Cut the Bull**** – Straight Talking & Sustainability
I spent yesterday contributing to an draft of a client’s sustainability strategy. What was most impressive was the Herculean attempts to keep the usual corporate PR drivel out of the text. Typically, somebody would say:
“How about ‘we will endeavour to fulfil our moral obliga…’ oh that’s a steaming pile of meaningless management crap! How about ‘we will [do X]’?”
This plain speaking was so refreshing compared to my experience in one of my Green Executive interviews. The interviewee (I won’t say which one) gave a brilliantly candid interview, full of all sorts of perspectives which percolated through to the rest of the text.
Understandably, he did ask that I run the resulting text past the company’s corporate communications team to check he hadn’t dropped any clangers. Unfortunately they took it upon themselves to rewrite the piece into an incredibly bland, glossy press release, taking out all the good, meaty bits – in fact you could have changed the company name to any other and you wouldn’t have noticed any dissonance.

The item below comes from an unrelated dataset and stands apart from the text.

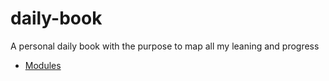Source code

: # daily-book
A personal daily book with the purpose to map all my leaning and progress


- [Modules](modules/README.md)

After some polite to-ing and fro-ing, I told them bluntly that, unless they pointed out anything in the original that was either factually incorrect or commercially sensitive, I would publish it as it was. They refused to co-operate, so I went ahead.
Here’s why we need to talk straight when it comes to sustainability:
- It starts us off in an honest frame of mind;
- It forces us to be absolutely clear about what we are trying to do;
- It makes our commitments and efforts more credible – stripping away any whiff of greenwash;
- It encourages transparency and openness;
- It helps colleagues, suppliers and customers buy into the sustainability and understand what the organisation is really trying to do;
- It allows all stakeholders to understand the commitments – and hold us to them.
So, I suppose this post is a bit of a plea. Let’s drop the all-too-prevalent tone of the professional copywriter and tell it how it is!